While the plot derives from le Fanu’s Carmilla the real content comes from Freud and from 1970s sexual politics. The lesbian vampire movies of the 70s are often seen as a response to feminism and the sexual liberation of women, and they’re often seen as a hostile response to these developments. This film is much too complex and much too ambiguous to be dismissed in such a manner. There is definitely a very clear conflict between the sexes going on in this film, but it’s impossible to be certain where Aranda’s sympathies lie or where he intends the audience’s sympathies to lie. Mostly we see things from the point of view of the female characters (literally in one case in a strangely surreal homage to Carl Dreyer’s classic 1931 Vampyr). But nothing is clear-cut. The husband seems to have a sadistic streak, both in a sexual and in an emotional sense, but it’s not clear that Susan is an entirely unwilling partner in this area. At one point (after a very disturbing and superbly filmed sequence in a dovecote) Carol confronts her with this, telling her that, “You like it when he hurts you.” But does she really? Possibly she does, but then she also seems repelled by sex altogether. Is it love that he feels for her husband, or is it hate? Or is it both? Does she know which it is?

Using vampirism as a metaphor for sex is certainly by no means unusual, but I can’t think of another movie that links vampirism with specifically female sexuality in such a string and such an effective manner. It’s also significant that both Carol and Susan are undergoing what could be seen as a traumatic rite of passage, in Carol’s case from girlhood to womanhood, and in Susan’s case marriage, and since Susan is a virgin at the time of her marriage both rites of passage can be considered to be signalled by blood.

Perhaps the most interesting thing of all about this movie is that even the element of vampirism is subject to doubt. There’s no absolute certainty that anything supernatural is taking place. This raises fascinating questions about the ending (and I’m not going to reveal any details about the ending) and in fact can radically change one’s interpretation of not just the ending but also crucially one’s interpretation of the reactions of the male characters to what they think is going on. The real monsters may not be those who appear monstrous, and the extreme violence of the response of the men may be the actions of heroic fighters against monstrous evil, or totally unjustified paranoia in the face of the reality of female sexuality.

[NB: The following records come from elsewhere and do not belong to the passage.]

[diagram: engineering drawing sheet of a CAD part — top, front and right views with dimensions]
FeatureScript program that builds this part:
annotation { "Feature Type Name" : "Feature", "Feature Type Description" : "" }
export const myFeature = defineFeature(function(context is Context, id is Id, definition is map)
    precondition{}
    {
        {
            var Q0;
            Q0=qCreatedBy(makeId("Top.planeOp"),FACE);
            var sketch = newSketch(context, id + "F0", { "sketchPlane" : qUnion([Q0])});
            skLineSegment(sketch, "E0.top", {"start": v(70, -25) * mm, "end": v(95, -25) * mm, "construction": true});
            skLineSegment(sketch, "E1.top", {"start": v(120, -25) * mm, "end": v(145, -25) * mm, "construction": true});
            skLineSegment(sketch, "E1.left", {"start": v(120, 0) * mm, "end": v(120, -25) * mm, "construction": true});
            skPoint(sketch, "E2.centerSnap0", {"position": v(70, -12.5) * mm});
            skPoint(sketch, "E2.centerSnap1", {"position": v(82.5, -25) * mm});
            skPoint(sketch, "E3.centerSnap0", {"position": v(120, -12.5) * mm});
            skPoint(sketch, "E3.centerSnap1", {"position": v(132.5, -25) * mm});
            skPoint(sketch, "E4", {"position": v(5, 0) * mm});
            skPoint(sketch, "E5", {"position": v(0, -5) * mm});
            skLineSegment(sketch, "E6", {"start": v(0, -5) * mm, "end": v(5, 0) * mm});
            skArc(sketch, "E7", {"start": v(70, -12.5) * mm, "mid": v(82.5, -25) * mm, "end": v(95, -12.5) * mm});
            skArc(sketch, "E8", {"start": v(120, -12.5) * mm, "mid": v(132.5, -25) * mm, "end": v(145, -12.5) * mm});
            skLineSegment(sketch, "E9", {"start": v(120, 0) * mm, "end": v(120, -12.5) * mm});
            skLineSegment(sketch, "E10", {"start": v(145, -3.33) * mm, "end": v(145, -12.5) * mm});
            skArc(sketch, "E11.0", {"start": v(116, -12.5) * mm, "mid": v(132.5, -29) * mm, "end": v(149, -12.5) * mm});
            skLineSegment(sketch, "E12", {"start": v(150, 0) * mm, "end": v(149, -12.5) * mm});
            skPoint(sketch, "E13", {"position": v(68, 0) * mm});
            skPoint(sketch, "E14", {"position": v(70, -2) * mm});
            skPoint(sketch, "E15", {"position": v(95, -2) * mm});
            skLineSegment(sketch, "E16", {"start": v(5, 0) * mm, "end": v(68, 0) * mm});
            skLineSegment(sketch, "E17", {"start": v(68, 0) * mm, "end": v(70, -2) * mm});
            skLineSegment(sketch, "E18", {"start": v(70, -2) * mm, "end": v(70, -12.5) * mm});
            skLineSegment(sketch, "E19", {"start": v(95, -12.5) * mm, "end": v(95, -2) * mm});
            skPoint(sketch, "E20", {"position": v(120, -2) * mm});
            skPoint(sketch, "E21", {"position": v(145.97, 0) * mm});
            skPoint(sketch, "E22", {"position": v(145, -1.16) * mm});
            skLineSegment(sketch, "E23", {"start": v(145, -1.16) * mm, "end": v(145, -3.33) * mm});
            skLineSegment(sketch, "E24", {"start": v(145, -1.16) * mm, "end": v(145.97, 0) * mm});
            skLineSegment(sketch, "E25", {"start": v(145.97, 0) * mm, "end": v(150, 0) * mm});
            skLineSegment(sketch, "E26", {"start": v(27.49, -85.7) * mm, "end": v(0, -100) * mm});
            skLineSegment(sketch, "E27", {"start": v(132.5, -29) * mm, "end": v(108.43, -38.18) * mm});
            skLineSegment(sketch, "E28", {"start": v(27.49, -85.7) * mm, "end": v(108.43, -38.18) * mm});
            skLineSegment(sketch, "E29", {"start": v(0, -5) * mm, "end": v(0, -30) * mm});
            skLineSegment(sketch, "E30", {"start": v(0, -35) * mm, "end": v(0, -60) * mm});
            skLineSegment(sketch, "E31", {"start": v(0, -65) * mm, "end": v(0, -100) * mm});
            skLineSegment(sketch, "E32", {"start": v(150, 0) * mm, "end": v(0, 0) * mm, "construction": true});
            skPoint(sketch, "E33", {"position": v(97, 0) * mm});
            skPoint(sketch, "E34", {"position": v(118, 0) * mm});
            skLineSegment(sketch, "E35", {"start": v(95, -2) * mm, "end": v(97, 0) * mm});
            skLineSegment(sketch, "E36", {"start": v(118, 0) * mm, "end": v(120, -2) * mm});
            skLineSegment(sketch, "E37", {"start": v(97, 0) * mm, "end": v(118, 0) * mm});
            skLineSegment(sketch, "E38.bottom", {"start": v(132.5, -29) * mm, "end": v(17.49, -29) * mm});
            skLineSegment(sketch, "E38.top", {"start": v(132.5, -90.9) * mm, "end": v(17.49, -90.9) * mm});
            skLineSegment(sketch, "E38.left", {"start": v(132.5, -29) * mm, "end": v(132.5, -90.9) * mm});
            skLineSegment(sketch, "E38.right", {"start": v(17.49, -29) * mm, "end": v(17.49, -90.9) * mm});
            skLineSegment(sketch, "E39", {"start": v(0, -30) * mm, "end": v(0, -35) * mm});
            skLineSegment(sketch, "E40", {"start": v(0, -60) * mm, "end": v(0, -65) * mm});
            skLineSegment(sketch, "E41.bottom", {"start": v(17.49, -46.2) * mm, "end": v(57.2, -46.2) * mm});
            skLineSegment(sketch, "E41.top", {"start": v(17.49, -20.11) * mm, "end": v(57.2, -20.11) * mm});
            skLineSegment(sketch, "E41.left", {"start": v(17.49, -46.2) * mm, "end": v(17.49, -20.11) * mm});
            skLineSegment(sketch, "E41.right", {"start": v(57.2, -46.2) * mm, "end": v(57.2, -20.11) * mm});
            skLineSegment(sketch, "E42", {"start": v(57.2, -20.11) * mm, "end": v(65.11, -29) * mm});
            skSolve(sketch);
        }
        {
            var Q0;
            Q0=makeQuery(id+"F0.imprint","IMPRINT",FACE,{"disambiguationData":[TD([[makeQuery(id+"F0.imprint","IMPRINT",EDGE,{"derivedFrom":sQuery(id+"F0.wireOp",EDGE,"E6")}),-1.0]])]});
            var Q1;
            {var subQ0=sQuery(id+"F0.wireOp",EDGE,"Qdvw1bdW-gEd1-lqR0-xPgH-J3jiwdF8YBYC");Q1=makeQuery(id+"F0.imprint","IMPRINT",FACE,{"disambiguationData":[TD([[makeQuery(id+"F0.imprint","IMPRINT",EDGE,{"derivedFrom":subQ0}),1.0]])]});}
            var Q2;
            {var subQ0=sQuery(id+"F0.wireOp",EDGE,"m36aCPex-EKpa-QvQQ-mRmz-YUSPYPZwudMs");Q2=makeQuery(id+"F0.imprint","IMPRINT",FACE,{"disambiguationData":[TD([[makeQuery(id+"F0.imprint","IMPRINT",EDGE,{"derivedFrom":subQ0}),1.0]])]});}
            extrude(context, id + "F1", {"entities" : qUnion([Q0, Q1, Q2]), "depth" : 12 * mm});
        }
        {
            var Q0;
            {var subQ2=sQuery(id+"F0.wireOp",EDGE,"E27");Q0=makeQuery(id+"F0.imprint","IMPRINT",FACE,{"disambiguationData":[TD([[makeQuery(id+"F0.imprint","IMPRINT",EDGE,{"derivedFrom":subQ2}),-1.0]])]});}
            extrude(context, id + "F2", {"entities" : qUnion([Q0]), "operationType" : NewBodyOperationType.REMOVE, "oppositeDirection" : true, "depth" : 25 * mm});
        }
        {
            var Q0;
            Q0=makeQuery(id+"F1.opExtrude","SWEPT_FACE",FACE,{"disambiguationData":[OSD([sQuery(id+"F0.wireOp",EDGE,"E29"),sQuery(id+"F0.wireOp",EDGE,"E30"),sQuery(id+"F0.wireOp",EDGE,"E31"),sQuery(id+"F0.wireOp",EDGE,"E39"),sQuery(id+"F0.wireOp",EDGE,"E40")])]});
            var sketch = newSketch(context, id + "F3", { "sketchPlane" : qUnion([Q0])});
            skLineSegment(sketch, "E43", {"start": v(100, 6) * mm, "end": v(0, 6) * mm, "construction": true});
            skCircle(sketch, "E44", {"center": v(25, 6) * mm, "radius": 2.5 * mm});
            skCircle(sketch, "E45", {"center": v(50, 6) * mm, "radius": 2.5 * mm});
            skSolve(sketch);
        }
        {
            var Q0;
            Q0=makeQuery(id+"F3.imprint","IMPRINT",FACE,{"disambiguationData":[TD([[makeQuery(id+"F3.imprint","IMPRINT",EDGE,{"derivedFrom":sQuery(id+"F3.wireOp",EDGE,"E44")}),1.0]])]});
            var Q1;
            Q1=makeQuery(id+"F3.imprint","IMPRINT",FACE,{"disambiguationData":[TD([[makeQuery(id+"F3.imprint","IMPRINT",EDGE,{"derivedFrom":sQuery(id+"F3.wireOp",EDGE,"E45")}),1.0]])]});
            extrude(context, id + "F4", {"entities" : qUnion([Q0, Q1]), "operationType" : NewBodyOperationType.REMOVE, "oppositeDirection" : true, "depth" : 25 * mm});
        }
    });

There is very definitely a sense of a threat to male power, but I think it would be a mistake to assume that the movie is coming down on the side of embattled male power. It's also not clear if Carmilla is perceived as a threat to the established order because she's a lesbian vampire, or simply because she's a lesbian, and while the men in the movie do perceive her as a very real and very dangerous threat, it's by no mean certain that Aranda intends us to accept this as a valid or reasonable fear. This movie doesn't explicitly explain anything, but gives out lots of tantalising hints, and then makes us doubt what we thought we were seeing. There's a scene involving Alexandra Bastedo that calls into question almost everything that has gone before.

It’s not as self-consciously arty as some of the female vampire movies of its era, but it does have some wonderful visual sequences. The acting is generally solid, with Alexandra Bastedo (well-known to cult TV fans as Sharron Macready from The Champions) making a rather effective Carmilla. All the actors manage to give performances that add to the atmosphere of doubt and uncertainty. This is an example of 70s eurohorror at its best, an intelligent and highly entertaining movie, and very much worth seeing.